*Task brief:* Gather every line from the items below that contains the string "tuning", and copy each of those lines in full.

*Collected data entries:*
--- --- ---

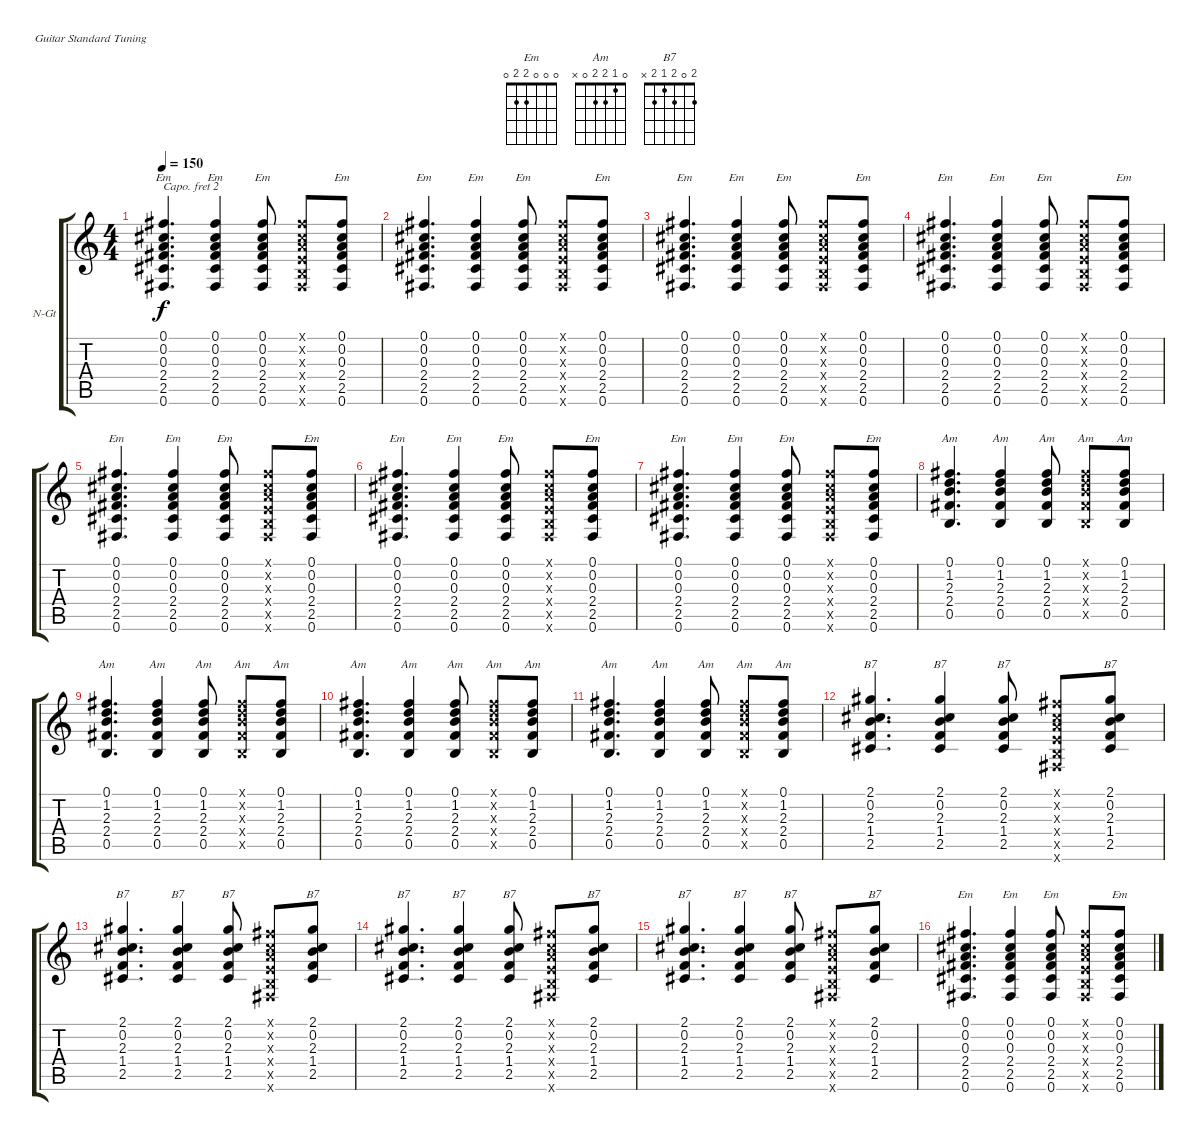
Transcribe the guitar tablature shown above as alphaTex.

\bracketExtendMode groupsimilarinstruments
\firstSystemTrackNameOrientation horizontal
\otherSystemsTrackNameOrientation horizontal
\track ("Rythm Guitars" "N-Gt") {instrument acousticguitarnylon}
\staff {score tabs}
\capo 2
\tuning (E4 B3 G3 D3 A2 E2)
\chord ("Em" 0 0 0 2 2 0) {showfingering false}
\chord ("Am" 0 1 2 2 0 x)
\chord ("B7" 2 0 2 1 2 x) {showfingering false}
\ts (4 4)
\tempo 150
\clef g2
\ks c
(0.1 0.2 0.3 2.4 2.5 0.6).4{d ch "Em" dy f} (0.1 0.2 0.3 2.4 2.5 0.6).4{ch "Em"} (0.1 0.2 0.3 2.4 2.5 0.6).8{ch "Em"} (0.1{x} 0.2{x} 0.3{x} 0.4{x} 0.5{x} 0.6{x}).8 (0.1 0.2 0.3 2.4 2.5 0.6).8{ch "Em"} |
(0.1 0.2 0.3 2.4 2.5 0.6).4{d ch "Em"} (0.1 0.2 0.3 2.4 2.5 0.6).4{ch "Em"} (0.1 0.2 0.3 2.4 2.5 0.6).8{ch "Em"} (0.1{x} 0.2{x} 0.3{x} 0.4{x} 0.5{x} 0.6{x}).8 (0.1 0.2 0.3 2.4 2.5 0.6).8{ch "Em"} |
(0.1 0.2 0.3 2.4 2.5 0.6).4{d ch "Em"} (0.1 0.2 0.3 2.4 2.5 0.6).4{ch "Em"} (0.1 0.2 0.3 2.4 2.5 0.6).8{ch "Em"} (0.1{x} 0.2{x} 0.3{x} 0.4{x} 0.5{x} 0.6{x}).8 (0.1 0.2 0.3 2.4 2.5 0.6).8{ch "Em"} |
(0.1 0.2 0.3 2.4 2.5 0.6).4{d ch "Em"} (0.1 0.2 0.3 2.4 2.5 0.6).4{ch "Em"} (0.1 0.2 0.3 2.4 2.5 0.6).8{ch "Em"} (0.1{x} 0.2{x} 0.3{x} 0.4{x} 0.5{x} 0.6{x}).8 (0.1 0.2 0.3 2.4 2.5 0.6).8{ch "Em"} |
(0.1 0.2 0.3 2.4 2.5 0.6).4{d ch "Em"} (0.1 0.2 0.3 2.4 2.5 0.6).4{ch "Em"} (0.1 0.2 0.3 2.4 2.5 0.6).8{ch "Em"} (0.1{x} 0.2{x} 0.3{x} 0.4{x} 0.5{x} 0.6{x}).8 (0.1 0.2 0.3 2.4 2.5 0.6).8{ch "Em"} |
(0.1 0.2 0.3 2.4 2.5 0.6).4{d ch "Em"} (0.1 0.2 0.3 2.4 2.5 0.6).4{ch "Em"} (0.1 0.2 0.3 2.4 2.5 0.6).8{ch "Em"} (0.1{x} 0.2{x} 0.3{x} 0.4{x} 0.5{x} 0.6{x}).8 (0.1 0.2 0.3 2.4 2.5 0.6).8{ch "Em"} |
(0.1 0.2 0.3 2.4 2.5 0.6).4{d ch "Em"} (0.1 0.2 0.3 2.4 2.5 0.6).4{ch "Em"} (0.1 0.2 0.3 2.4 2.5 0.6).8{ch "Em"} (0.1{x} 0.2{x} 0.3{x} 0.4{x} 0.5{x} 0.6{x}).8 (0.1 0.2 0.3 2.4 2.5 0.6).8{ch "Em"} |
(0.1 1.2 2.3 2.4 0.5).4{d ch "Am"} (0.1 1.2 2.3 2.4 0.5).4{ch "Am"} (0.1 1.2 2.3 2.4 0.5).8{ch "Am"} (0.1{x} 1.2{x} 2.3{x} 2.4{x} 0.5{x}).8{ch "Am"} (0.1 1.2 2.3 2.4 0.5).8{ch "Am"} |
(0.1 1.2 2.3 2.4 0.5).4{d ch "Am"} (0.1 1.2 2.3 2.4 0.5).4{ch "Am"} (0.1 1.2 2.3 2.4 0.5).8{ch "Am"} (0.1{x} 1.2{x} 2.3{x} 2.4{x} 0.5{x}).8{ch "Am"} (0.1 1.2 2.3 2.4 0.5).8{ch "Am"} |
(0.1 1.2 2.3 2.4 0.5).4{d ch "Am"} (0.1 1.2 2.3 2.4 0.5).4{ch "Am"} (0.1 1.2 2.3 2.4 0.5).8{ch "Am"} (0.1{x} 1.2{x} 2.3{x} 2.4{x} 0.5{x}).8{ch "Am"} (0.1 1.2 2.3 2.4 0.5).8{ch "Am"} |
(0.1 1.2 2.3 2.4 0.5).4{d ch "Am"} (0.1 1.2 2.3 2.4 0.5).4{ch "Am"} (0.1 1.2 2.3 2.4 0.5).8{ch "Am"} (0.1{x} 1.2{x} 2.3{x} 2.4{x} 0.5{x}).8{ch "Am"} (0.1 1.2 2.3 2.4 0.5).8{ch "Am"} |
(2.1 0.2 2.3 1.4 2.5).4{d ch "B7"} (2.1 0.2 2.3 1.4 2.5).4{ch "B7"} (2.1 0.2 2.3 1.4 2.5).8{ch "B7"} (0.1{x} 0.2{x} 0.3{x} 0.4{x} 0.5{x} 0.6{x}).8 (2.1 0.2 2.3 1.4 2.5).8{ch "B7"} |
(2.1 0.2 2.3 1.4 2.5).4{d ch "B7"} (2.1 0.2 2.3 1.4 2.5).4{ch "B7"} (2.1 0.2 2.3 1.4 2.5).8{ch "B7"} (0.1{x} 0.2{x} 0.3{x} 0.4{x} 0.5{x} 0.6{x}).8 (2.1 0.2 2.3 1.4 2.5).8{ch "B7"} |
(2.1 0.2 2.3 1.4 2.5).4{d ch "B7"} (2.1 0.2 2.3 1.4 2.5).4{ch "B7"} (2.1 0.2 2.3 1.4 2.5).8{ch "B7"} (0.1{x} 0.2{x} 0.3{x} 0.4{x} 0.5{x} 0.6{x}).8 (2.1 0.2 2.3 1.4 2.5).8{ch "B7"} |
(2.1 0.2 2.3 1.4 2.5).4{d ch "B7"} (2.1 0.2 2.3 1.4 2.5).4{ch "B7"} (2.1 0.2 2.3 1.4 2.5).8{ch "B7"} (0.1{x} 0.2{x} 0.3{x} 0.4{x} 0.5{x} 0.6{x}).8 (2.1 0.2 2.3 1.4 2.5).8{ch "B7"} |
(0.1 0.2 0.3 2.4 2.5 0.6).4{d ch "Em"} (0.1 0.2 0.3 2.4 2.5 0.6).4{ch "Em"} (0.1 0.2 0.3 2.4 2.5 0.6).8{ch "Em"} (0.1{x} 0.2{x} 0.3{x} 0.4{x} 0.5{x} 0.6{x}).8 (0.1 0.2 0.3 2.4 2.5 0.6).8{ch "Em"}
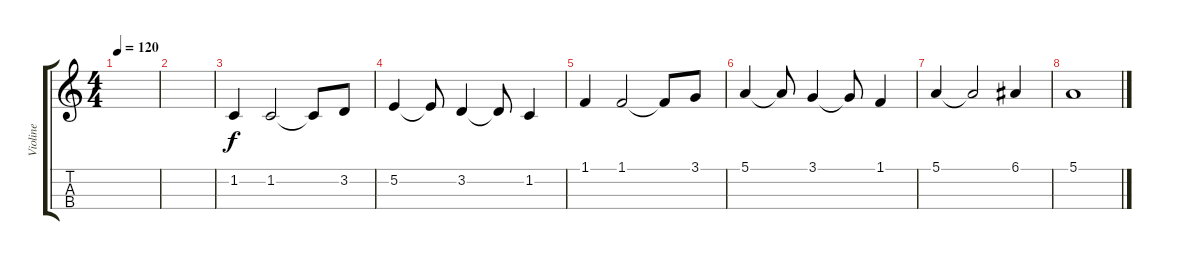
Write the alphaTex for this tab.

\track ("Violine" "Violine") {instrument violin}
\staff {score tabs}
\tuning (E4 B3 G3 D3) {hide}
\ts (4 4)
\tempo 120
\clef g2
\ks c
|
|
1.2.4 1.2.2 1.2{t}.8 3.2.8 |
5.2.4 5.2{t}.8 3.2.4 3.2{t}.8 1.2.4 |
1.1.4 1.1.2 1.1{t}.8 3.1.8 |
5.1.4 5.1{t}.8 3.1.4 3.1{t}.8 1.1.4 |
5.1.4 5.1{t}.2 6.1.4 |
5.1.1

--- --- ---

*Solution to this exercise:*
\tuning (E4 B3 G3 D3 A2 E2)
\tuning (E4 B3 G3 D3) {hide}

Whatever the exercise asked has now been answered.